Hi: we have a simple membership structure with the names based on the minimum donation amount (so, "100", "225", etc), and we're changing up these ranges. New ranges will be created, but mostly ranges will either be moved or completely eliminated.
It seems to me that there are two ways of going about this:
1) modify and inactivate current membership levels
2) create a new membership organization an start from scratch
I don't have "inactivate all the old membership levels and create new ones" because once used I don't think you can rename old membership levels, although this would be largely the same as having a new membership organization.
For number one I'm worried about confusing our reporting and trends. If you report on some levels, they'll just vanish at on a certain date, while others will persist, but will reflect different ranges before and after the changeover. Trends showing a change might just reflect a shift in the membership structure.
If we create a new membership organization, we'll lose any kind of continuity, including inception dates.
Probably there are more issues I'm not thinking of? I think most of the big issues will revolve around reporting and analytics, but naively it seems like making as clean a break as possible would be best? Does anyone have experience and/or advice?
Gawain Lavers
Over the years, I've done projects like this for both BAM and LSC. And it's been a few years since I've worked on this. So please test this carefully.
If I were in your position, I'd first likely try staying in the current membership organization to keep Trends and the like operative. I'd likely create a whole new set of levels making sure that there are no level dollar amounts that overlap. Then I'd de-activate the current levels as a group. And test carefully. Testing is about all of the membership change rules.
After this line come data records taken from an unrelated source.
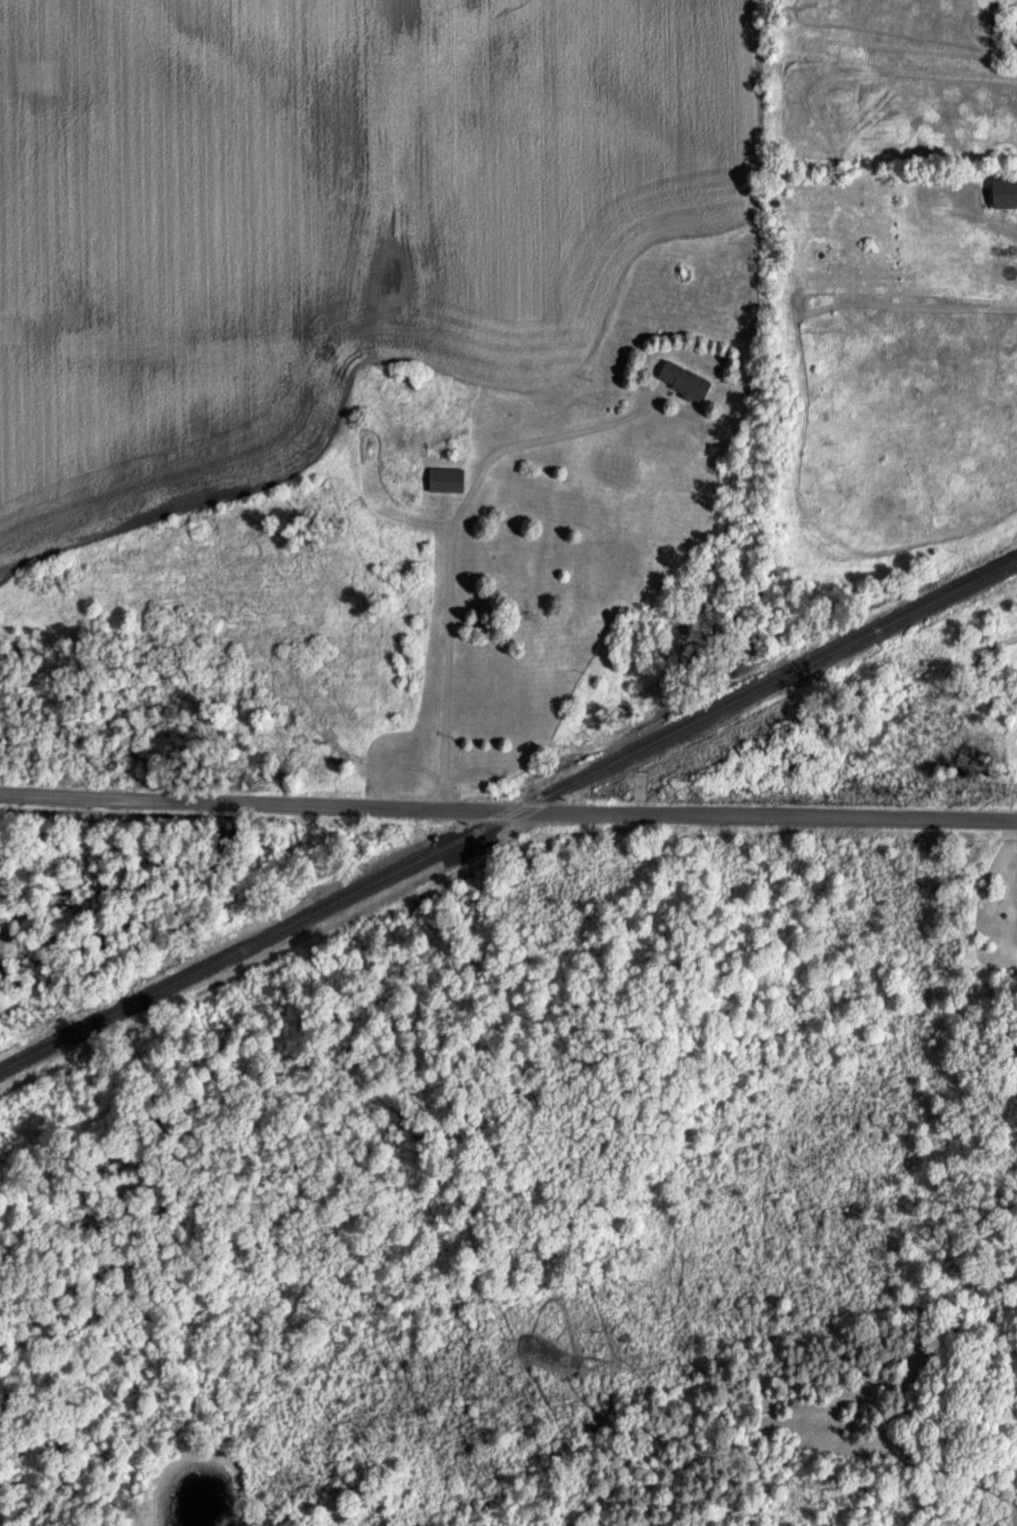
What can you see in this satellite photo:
building: (1004, 192)
building: (682, 380)
crop: (511, 405)
building: (445, 479)
road: (449, 549)
railway: (763, 688)
road: (508, 814)
railway: (254, 942)

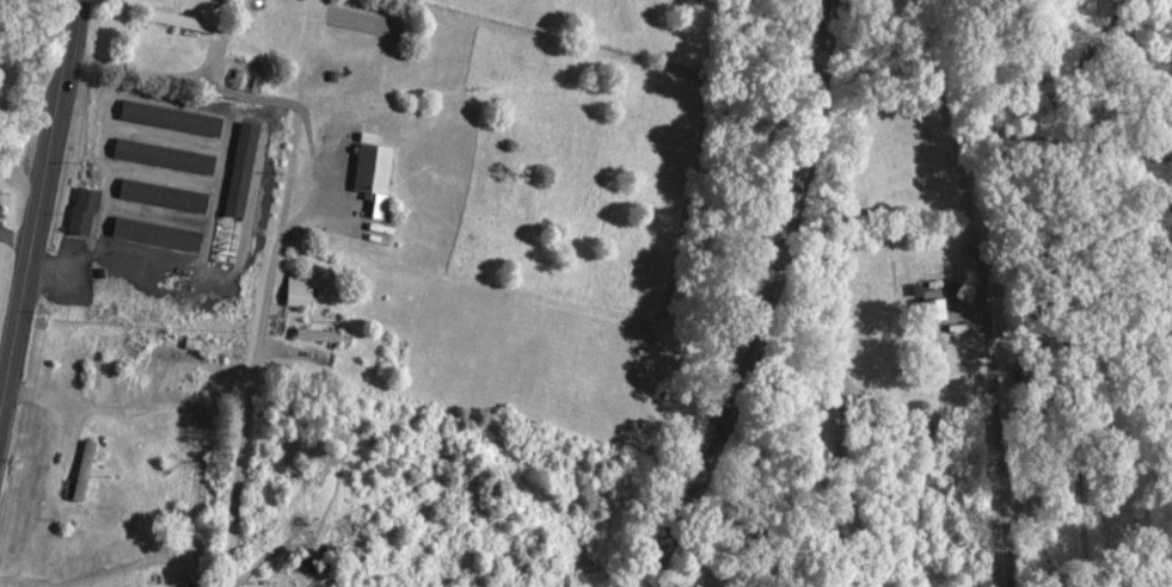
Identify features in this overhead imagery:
building: (187, 21)
road: (1, 70)
building: (245, 75)
building: (170, 117)
building: (245, 144)
building: (162, 155)
building: (372, 175)
road: (17, 176)
building: (162, 194)
road: (39, 208)
building: (82, 210)
building: (155, 232)
building: (298, 290)
railway: (764, 302)
building: (930, 305)
road: (986, 317)
building: (322, 335)
road: (252, 408)
building: (82, 468)
building: (695, 584)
That said in all of my past attempts I've not done it this way. In one case I think I created a new membership organization because we were combining membership from two organizations into a single Membership Organization. And we populated the memberships that were active at the time of the change into the new membership organization. We set end dates in the two existing organizations to the end date for the program. And created new membership in the new membership organization for the remainder of the tenure of the current membership. There was definitely some human discretion as to what level a person ended up in. I think we combined like 25 level combinations across the two membership organizations down two 5 levels. Molly Maloy did a presentation at a conference several years back about this project.
In the other case, we combined two membership organizations into a single membership organization and paid Network Consulting to come up with a script that worked to populate the memberships from one of the two membership organizations into a single membership organization. The membership levels were descriptive in this case and the names did not really change. So we changed the dollar values on the existing membership levels in that case.
This type of project is sort of a pain to test. In testing, you want to look at the impact of current memberships as the membership update utility runs. To activate and inactivate membership. What happens to mid-year upgrades and a number of other scenarios, non-payment on a pledge. You also need to look at the impact of these changes on reporting.
Good luck, these things can be done. However, through testing. Is critical to success. I'd also likely bring Tessitura Support and or Tessitura Consulting into this planning.
I'm approaching a similar situation. My organization deactivated Memberships for the last 2-3 years so it seems that will derail much of the value in reporting and trends. The current levels are slightly different than the old ones (some ranges were split in two, others merged), so I am leaning toward creating a new membership organization. Based on your experience, do you have any advice?